In the context of this revival of Simon Boccanegra I have a particular interest in how Elijah is responding to two artists. One is the young Russian soprano Marina Poplavskaya taking the role of Amelia for the first time. A former Young Artist at Covent Garden, she showed immense promise from the start but when more recently she took the role of Elizabeth in Verdi’s Don Carlo for the second time (the September 2009 revival) I felt that she took on a new and very special stature. So what is Elijah’s response to her? “I find her a wonderful artist with an extraordinary intelligent instinct for the music. Something has sparked inside her to give moment-to-moment life to her role. She is entirely in the moment and I think you are going to see the development of a major Verdian artist able to bring together in absolutely the right way the singing and the acting.”
The other artist is, of course, Domingo. Elijah offers unprompted the following thoughts about his work with the great tenor. “One of the most important things when you work with an artist is that you trust each other, even though the balance of genius comes into it. Plácido is the genius and I’m just the director. My job is not to control him but to inspire him to give his best performance. That’s what I’m here to do when you have an artist who can master it all and reach such depth and quality, but for it to work the singer needs an ignition.

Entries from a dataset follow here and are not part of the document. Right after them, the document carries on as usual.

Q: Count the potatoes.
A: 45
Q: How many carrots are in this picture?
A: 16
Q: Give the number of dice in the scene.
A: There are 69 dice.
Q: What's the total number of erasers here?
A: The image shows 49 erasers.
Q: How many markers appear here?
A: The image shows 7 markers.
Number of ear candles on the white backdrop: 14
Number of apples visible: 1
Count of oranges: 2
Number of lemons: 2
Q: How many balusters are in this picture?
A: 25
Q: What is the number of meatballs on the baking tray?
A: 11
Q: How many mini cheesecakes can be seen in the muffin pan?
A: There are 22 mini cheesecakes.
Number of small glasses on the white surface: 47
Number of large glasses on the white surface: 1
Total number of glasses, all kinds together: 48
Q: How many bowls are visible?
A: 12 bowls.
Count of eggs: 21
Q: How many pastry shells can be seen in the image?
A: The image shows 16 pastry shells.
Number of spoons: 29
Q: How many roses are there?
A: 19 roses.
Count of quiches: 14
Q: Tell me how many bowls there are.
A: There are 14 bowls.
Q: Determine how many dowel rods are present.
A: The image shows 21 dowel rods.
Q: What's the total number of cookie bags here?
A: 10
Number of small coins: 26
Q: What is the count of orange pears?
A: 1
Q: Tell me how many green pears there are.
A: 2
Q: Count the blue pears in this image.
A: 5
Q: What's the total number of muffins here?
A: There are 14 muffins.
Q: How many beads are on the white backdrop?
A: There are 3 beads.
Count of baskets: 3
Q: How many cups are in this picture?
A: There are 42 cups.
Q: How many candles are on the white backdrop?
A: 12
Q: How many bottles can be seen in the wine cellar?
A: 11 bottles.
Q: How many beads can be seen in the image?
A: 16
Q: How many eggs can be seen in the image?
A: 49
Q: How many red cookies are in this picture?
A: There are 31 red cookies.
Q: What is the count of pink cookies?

It’s a very important relationship, but the great thing about Plácido from a director’s point of view is the presence of several elements: a lack of vanity, a complete immersion in the truth of the work and an extraordinary musical insight combined with an ability to take on board the most tragic and significant incidents of a personal life. I mean you could have somebody with a wonderful voice but a banal imagination and then the work just won’t come up. Plácido is remarkable because he possesses all the qualities.”
One could end there with that praise from Elijah for the artists (he mentions too how he adores working with Antonio Pappano, the conductor here, not least for all the nuances of text which they are able to find and explore together). However, I prefer to conclude with the focus on Elijah himself. “This production is now nearly twenty years old and I can’t make it new. But I hope that with a new insight I can make it fresh. Being almost twenty years older, I now have a different attitude to life and to what it means to be a father, what it means to be an older man. So I want to put my life experience into the opera.”